Get the code: learnjq.sh
jq
is a tool for transforming JSON inputs and generating JSON outputs. As a
programming language, jq supports boolean and arithmetic expressions, object
and array indexing; it has conditionals, functions, and even exception
handling... etc. Knowing jq enables you to easily write small programs that
can perform complex queries on JSON documents to find answers, make reports, or
to produce another JSON document for further processing by other programs.
NOTE: This guide demonstrates the use of jq from the command line, specifically, under an environment running the Bash shell.
# When running jq from the command line, jq program code can be specified as the
# first argument after any options to `jq`. We often quote such jq program with
# single quotes (`'`) to prevent any special interpretation from the command line
# shell.
#
jq -n '# Comments start with # until the end of line.
# The -n option sets the input to the value, `null`, and prevents `jq`
# from reading inputs from external sources.

> WORK ORDER:
Answer these questions from the jq guide:
1. What does the -n option set the input to?
2. Which shell does the guide assume when running jq from the command line?
3. What kind of quotes are often used around a jq program on the command line?
These lines come from a different source than the jq guide.

> DATA EXTRACT:
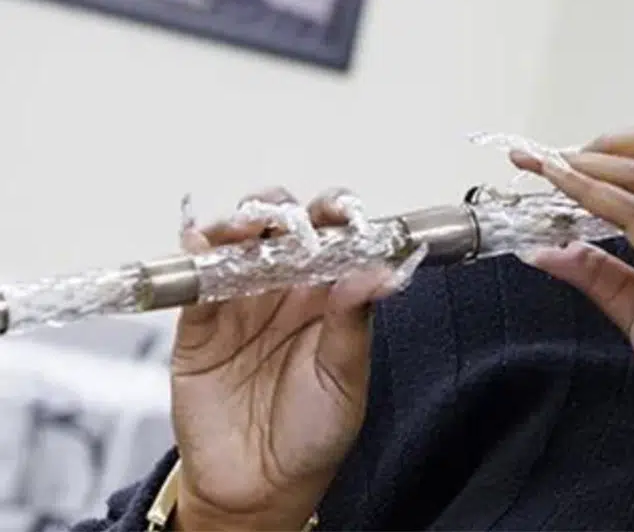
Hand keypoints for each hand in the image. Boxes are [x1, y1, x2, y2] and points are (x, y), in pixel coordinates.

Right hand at [169, 187, 409, 529]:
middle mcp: (284, 291)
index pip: (333, 239)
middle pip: (279, 229)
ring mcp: (239, 304)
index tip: (340, 209)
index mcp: (328, 297)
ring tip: (246, 226)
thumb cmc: (313, 434)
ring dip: (238, 224)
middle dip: (280, 209)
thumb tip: (376, 272)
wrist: (259, 488)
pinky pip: (194, 282)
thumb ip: (353, 323)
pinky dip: (195, 257)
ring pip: (235, 244)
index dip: (335, 215)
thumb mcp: (345, 379)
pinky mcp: (198, 327)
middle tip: (286, 218)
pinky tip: (201, 244)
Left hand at [511, 125, 633, 471]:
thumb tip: (553, 251)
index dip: (627, 145)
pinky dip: (588, 190)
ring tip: (551, 165)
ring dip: (590, 160)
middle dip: (615, 138)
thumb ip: (604, 275)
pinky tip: (560, 185)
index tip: (574, 155)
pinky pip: (631, 209)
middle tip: (568, 157)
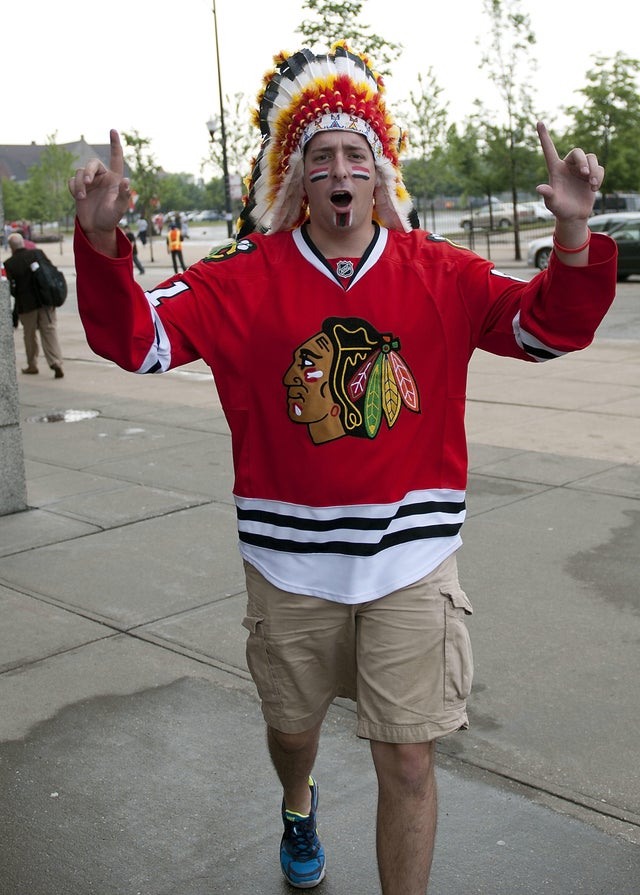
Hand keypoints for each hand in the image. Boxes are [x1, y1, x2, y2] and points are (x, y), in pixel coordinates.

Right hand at [68, 129, 130, 254]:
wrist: (97, 228)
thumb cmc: (111, 218)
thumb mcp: (119, 208)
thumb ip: (123, 195)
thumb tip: (126, 180)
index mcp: (114, 178)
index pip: (116, 158)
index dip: (114, 144)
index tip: (113, 130)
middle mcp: (102, 177)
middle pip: (92, 163)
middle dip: (88, 172)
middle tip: (87, 183)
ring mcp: (89, 182)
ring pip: (80, 172)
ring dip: (79, 184)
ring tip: (81, 197)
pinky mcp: (78, 187)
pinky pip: (71, 180)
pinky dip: (72, 187)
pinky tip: (77, 198)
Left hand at [535, 121, 602, 224]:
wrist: (574, 216)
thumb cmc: (560, 209)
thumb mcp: (552, 203)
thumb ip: (548, 195)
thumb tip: (540, 188)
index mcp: (555, 169)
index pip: (549, 150)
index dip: (544, 136)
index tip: (538, 122)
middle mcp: (568, 166)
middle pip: (578, 152)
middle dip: (583, 161)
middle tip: (585, 174)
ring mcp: (581, 169)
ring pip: (591, 158)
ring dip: (594, 170)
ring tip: (592, 184)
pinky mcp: (593, 174)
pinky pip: (599, 168)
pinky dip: (599, 177)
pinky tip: (594, 188)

> OUTPUT:
1. `null`
2. Bash
3. Single quotes (`'`)